Start of Extracted material

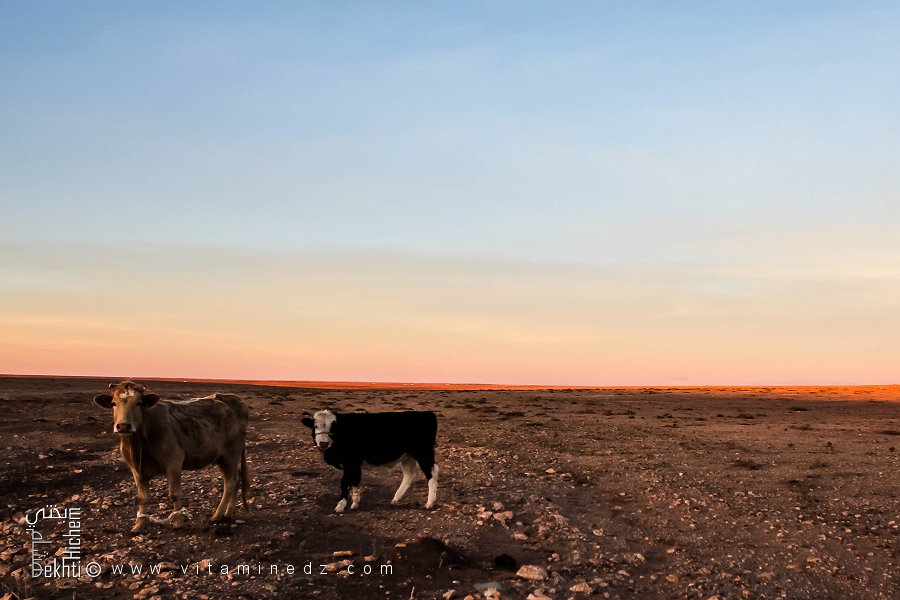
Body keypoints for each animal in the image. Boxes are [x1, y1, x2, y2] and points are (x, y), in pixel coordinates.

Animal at [93, 381, 250, 532]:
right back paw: (228, 513)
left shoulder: (173, 462)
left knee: (231, 482)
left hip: (230, 455)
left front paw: (178, 522)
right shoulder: (136, 469)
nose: (123, 426)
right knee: (236, 479)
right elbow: (142, 497)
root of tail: (234, 399)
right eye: (114, 403)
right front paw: (139, 524)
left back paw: (217, 515)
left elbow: (174, 494)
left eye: (139, 403)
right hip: (223, 458)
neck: (137, 445)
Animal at [301, 410, 439, 513]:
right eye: (315, 426)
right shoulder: (354, 464)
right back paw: (396, 499)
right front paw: (355, 502)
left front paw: (340, 505)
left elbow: (345, 483)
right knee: (409, 474)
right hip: (408, 456)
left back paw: (429, 503)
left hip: (423, 453)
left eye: (333, 427)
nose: (323, 443)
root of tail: (427, 413)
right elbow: (355, 481)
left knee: (432, 473)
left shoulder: (350, 462)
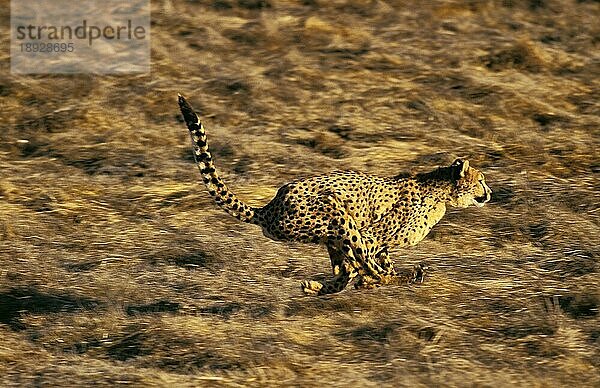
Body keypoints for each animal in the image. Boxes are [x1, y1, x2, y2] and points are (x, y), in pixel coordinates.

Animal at [177, 95, 492, 296]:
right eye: (481, 180)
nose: (490, 192)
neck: (443, 193)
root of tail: (269, 208)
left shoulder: (376, 244)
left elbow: (357, 267)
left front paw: (330, 285)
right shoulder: (369, 235)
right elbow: (364, 265)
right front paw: (378, 279)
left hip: (328, 234)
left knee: (344, 270)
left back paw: (318, 288)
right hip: (334, 211)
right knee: (362, 266)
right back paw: (401, 277)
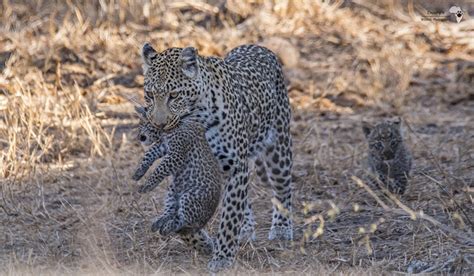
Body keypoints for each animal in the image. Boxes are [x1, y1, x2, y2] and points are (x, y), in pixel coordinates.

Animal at [140, 43, 292, 272]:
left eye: (174, 95)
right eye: (149, 95)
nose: (159, 125)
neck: (196, 116)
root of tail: (257, 46)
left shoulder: (235, 167)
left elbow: (229, 215)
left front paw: (222, 257)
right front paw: (202, 242)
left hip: (278, 150)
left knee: (282, 189)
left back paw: (282, 228)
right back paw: (245, 228)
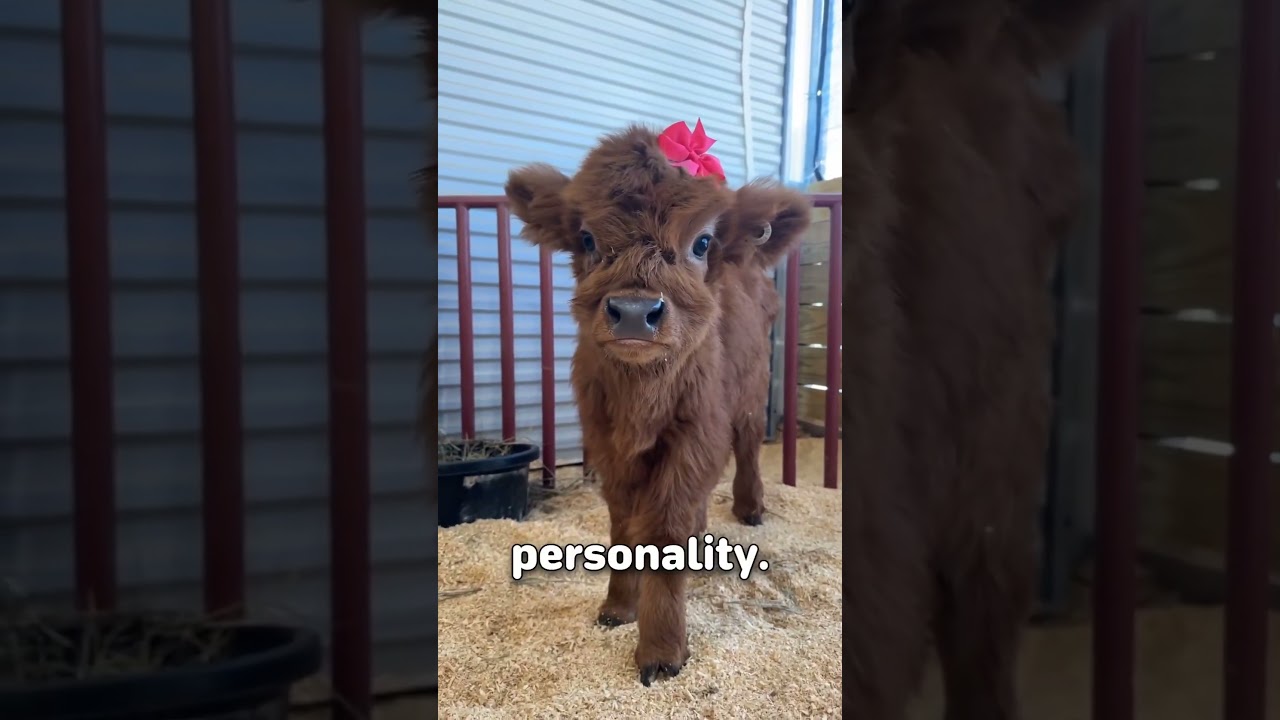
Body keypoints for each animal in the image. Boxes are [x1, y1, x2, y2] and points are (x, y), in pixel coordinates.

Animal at [504, 122, 813, 686]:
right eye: (587, 238)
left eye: (702, 241)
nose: (633, 311)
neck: (640, 397)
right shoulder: (606, 441)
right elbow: (624, 524)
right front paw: (617, 607)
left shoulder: (696, 430)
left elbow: (665, 525)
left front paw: (662, 648)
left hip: (750, 392)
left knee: (748, 448)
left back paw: (750, 507)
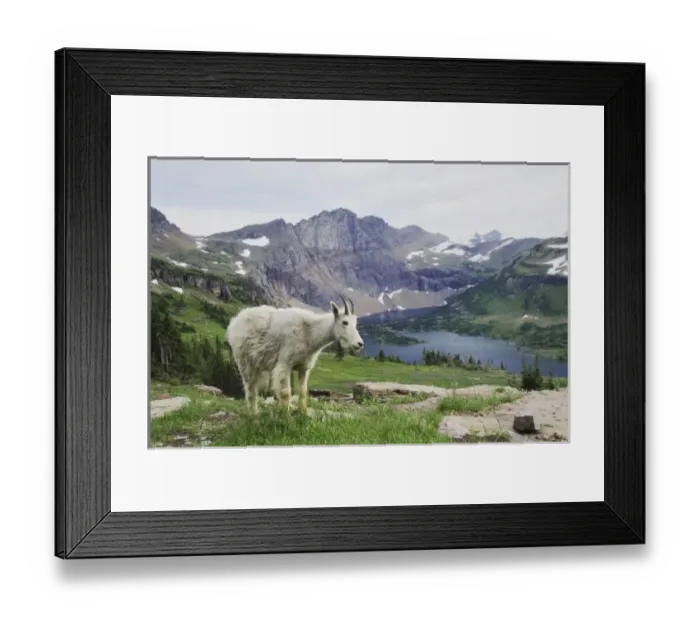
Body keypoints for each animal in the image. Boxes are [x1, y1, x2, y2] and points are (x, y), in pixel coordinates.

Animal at [226, 296, 364, 413]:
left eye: (355, 323)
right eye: (345, 322)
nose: (359, 344)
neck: (309, 333)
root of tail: (234, 322)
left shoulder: (304, 367)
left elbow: (303, 391)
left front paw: (302, 412)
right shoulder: (285, 364)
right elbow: (286, 392)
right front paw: (287, 417)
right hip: (244, 362)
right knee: (250, 389)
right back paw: (254, 414)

End of Extracted material

▸ **Task objective**: Skipping any pictures, copy the entries exactly as they appear.

▸ **Output for this exercise**:
Body keypoints for each animal in the image. Boxes are [x1, y1, x2, y2] and points are (x, y), in pixel coordinates.

Animal at [93, 381, 250, 532]:
right back paw: (228, 513)
left shoulder: (173, 462)
left knee: (231, 482)
left hip: (230, 455)
left front paw: (178, 522)
right shoulder: (136, 469)
nose: (123, 426)
right knee: (236, 479)
right elbow: (142, 497)
root of tail: (234, 399)
right eye: (114, 403)
right front paw: (139, 524)
left back paw: (217, 515)
left elbow: (174, 494)
left eye: (139, 403)
right hip: (223, 458)
neck: (137, 445)
Animal at [301, 410, 439, 513]:
right eye: (315, 426)
right shoulder: (354, 464)
right back paw: (396, 499)
right front paw: (355, 502)
left front paw: (340, 505)
left elbow: (345, 483)
right knee: (409, 474)
right hip: (408, 456)
left back paw: (429, 503)
left hip: (423, 453)
left eye: (333, 427)
nose: (323, 443)
root of tail: (427, 413)
right elbow: (355, 481)
left knee: (432, 473)
left shoulder: (350, 462)
Body keypoints for each animal in the image. Boxes are [x1, y1, x2, y2] and points are (x, y), in pixel coordinates.

Animal at [177, 95, 492, 296]:
right eye: (481, 180)
nose: (490, 192)
neck: (443, 193)
root of tail: (269, 208)
left shoulder: (376, 244)
left elbow: (357, 267)
left front paw: (330, 285)
right shoulder: (369, 235)
right elbow: (364, 265)
right front paw: (378, 279)
left hip: (328, 234)
left knee: (344, 270)
left back paw: (318, 288)
right hip: (334, 211)
right knee: (362, 266)
right back paw: (401, 277)
Body keypoints for each animal in the image. Boxes are [x1, y1, x2, y2] and points are (x, y), in pixel coordinates.

Animal at [140, 43, 292, 272]:
left eye: (174, 95)
right eye: (149, 95)
nose: (159, 125)
neck: (196, 116)
root of tail: (257, 46)
left shoulder: (235, 167)
left elbow: (229, 215)
left front paw: (222, 257)
right front paw: (202, 242)
left hip: (278, 150)
left knee: (282, 189)
left back paw: (282, 228)
right back paw: (245, 228)
Body keypoints for each animal in the image. Boxes are [x1, y1, x2, y2] and points are (x, y), in pixel coordinates.

Animal at [504, 122, 813, 686]:
right eye: (587, 238)
left eye: (702, 241)
nose: (633, 311)
neck: (640, 397)
right shoulder: (606, 441)
right elbow: (624, 524)
right front paw: (617, 607)
left shoulder: (696, 430)
left elbow: (665, 525)
left front paw: (662, 648)
left hip: (750, 392)
left knee: (748, 448)
left back paw: (750, 507)
Body keypoints for each animal in the image. Boxes are [x1, y1, x2, y2] and points are (x, y), in pixel coordinates.

Animal at [226, 296, 364, 413]:
left eye: (355, 323)
right eye: (345, 322)
nose: (359, 344)
neck: (309, 333)
root of tail: (234, 322)
left shoulder: (304, 367)
left elbow: (303, 391)
left front paw: (302, 412)
right shoulder: (285, 364)
right elbow: (286, 392)
right front paw: (287, 417)
right hip: (244, 362)
right knee: (250, 389)
right back paw: (254, 414)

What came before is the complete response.